The park concept—developed with input gathered through public surveys and a master‑planning process supported by Brownfield grant funding—calls for amenities aimed at older youths as well as families, including a skate park, rock‑climbing features, a perimeter walking path, picnic shelter, public restrooms and a spray pad. "It's about 4 acres, but we can do some exciting things there," Krulek said.

Why it matters: the parcel sits on the west side of town where residents have had limited nearby city‑run park access. City officials said the site is not suited for residential redevelopment without extensive soil removal because earlier industrial uses left oil, gasoline and asphalt contaminants in the soil; however, Krulek said the site can be capped and used safely for park or paved features. "The soil could be capped, say, with a parking lot or a skate park even, and contained in that fashion," he said.

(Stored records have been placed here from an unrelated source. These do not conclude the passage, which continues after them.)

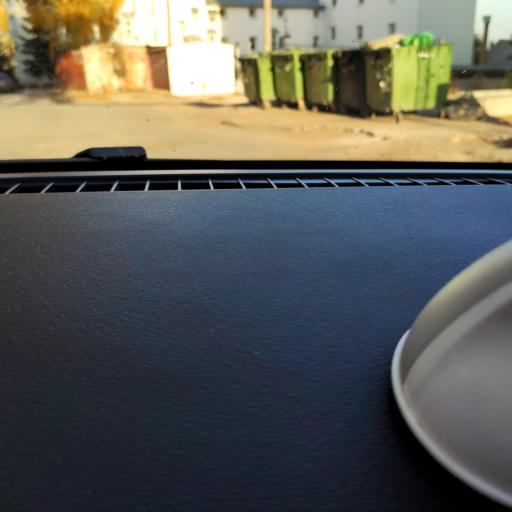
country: RU
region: Samara
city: Samara
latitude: 53.1946
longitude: 50.2108
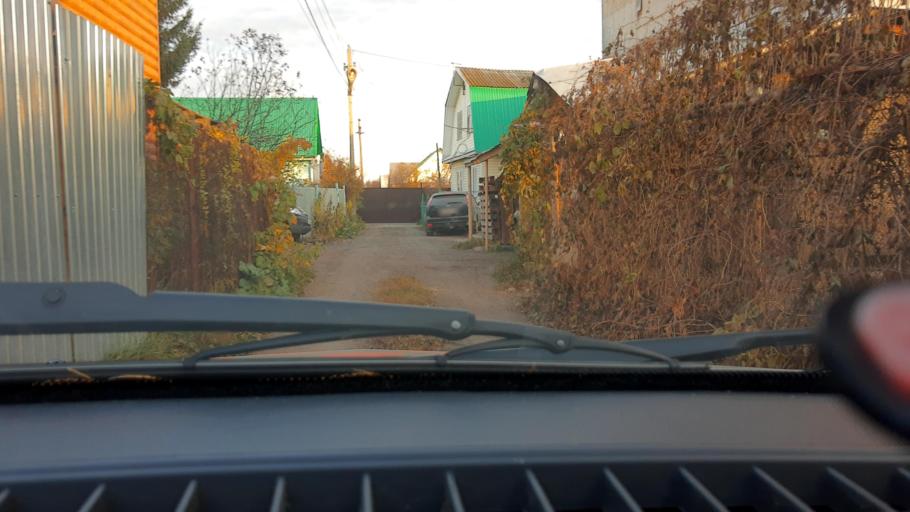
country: RU
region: Bashkortostan
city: Ufa
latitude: 54.6892
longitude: 55.9006
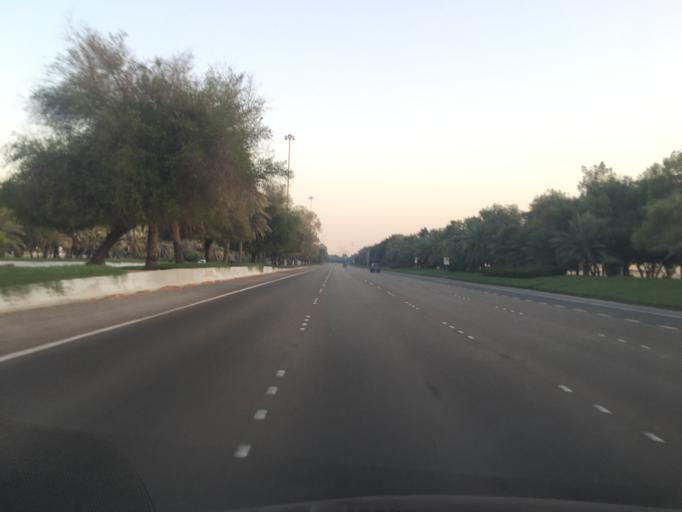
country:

How the project is proceeding: the city is using a build‑operate‑transfer (BOT) delivery model to assemble design, construction and financing expertise. Krulek said the city issued a request for proposals and qualifications, received six responses and plans to interview every respondent. "We got 6 different proposals from 6 different teams," he said. After interviews the selected team will enter a scoping period to finalize design details and produce a guaranteed maximum price contract the city can accept or revisit.

Timeline and next steps: Krulek said the scoping period is expected to begin around March 2026, with construction starting toward the end of summer, continuing through winter, and work wrapping up the following spring. "We can start that process and deliver a park probably around the time of like Memorial Day weekend 2027," he said. The selection committee will complete interviews and the city will move into the scoping phase before any construction contract is finalized.

Funding and planning context: city staff credited the planning department and Brownfield grants—supported with consultant work from V3 Consulting—for covering assessment costs and for helping secure master‑planning funding. City officials emphasized the design reflects public input: Krulek said planners conducted outreach at community events and school games to solicit preferences for park features.

What remains unresolved: while city staff describe a clear procurement pathway, several administrative steps remain—interviews, finalizing a guaranteed maximum price and executing a contract—before work begins. Environmental mitigation choices (capping vs. soil removal) and final design details will be decided during the scoping phase.

The podcast episode closed with mutual optimism about the schedule and a reminder that the city will proceed through interviews and scoping before construction begins.